--- Listing ---
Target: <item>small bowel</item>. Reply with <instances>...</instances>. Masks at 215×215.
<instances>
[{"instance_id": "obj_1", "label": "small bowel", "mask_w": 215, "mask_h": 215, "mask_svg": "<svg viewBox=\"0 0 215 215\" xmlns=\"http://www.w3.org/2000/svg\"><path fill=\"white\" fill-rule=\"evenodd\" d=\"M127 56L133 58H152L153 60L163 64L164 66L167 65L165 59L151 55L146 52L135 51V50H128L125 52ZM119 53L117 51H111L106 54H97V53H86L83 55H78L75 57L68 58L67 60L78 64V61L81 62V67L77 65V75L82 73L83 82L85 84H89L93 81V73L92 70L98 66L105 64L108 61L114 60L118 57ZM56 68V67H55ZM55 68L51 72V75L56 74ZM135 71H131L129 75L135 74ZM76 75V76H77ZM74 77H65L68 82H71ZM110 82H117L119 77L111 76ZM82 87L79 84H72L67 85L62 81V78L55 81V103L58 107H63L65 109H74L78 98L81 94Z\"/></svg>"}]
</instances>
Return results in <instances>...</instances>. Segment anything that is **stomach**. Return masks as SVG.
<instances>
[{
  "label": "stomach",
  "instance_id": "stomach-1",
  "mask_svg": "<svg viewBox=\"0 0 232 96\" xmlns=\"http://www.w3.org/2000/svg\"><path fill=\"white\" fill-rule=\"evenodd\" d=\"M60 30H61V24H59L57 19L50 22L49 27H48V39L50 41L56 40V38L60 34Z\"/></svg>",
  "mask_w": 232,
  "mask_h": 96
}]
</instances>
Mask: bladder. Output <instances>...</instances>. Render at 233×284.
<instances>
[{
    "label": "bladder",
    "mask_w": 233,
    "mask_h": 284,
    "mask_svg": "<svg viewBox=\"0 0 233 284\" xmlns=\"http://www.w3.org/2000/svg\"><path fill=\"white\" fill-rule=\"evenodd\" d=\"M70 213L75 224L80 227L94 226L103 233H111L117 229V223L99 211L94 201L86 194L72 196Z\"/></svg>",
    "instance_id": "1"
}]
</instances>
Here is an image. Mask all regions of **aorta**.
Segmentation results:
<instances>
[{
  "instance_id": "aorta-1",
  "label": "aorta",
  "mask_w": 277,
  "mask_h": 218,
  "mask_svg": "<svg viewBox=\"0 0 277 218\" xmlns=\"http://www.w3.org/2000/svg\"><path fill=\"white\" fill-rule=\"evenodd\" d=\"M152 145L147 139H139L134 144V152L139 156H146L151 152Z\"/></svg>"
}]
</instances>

--- Exercise task ---
Recast each line of the records above as a Markdown table with the columns Row and Line, numbering the rows in order and omitting any blank lines.

--- Response to this task ---
| Row | Line |
|---|---|
| 1 | Target: <item>small bowel</item>. Reply with <instances>...</instances>. Masks at 215×215. |
| 2 | <instances> |
| 3 | [{"instance_id": "obj_1", "label": "small bowel", "mask_w": 215, "mask_h": 215, "mask_svg": "<svg viewBox=\"0 0 215 215\" xmlns=\"http://www.w3.org/2000/svg\"><path fill=\"white\" fill-rule=\"evenodd\" d=\"M127 56L133 58H152L153 60L163 64L164 66L167 65L165 59L151 55L146 52L135 51V50H128L125 52ZM119 53L117 51H111L106 54H97V53H86L83 55H78L75 57L68 58L67 60L78 64V61L81 62V67L77 65V75L82 73L83 82L85 84H89L93 81V73L92 70L98 66L105 64L108 61L114 60L118 57ZM56 68V67H55ZM55 68L51 72V75L56 74ZM135 71H131L129 75L135 74ZM76 75V76H77ZM74 77H65L68 82H71ZM110 82H117L119 77L111 76ZM82 87L79 84H72L67 85L62 81V78L55 81V103L58 107H63L65 109H74L78 98L81 94Z\"/></svg>"}] |
| 4 | </instances> |
| 5 | Return results in <instances>...</instances>. Segment anything that is **stomach**. Return masks as SVG. |
| 6 | <instances> |
| 7 | [{ |
| 8 |   "label": "stomach", |
| 9 |   "instance_id": "stomach-1", |
| 10 |   "mask_svg": "<svg viewBox=\"0 0 232 96\" xmlns=\"http://www.w3.org/2000/svg\"><path fill=\"white\" fill-rule=\"evenodd\" d=\"M60 30H61V24H59L57 19L50 22L49 27H48V39L50 41L56 40V38L60 34Z\"/></svg>", |
| 11 |   "mask_w": 232, |
| 12 |   "mask_h": 96 |
| 13 | }] |
| 14 | </instances> |
| 15 | Mask: bladder. Output <instances>...</instances>. Render at 233×284. |
| 16 | <instances> |
| 17 | [{ |
| 18 |     "label": "bladder", |
| 19 |     "mask_w": 233, |
| 20 |     "mask_h": 284, |
| 21 |     "mask_svg": "<svg viewBox=\"0 0 233 284\" xmlns=\"http://www.w3.org/2000/svg\"><path fill=\"white\" fill-rule=\"evenodd\" d=\"M70 213L75 224L80 227L94 226L103 233H111L117 229V223L99 211L94 201L86 194L72 196Z\"/></svg>", |
| 22 |     "instance_id": "1" |
| 23 | }] |
| 24 | </instances> |
| 25 | Here is an image. Mask all regions of **aorta**. |
| 26 | Segmentation results: |
| 27 | <instances> |
| 28 | [{ |
| 29 |   "instance_id": "aorta-1", |
| 30 |   "label": "aorta", |
| 31 |   "mask_w": 277, |
| 32 |   "mask_h": 218, |
| 33 |   "mask_svg": "<svg viewBox=\"0 0 277 218\" xmlns=\"http://www.w3.org/2000/svg\"><path fill=\"white\" fill-rule=\"evenodd\" d=\"M152 145L147 139H139L134 144V152L139 156H146L151 152Z\"/></svg>" |
| 34 | }] |
| 35 | </instances> |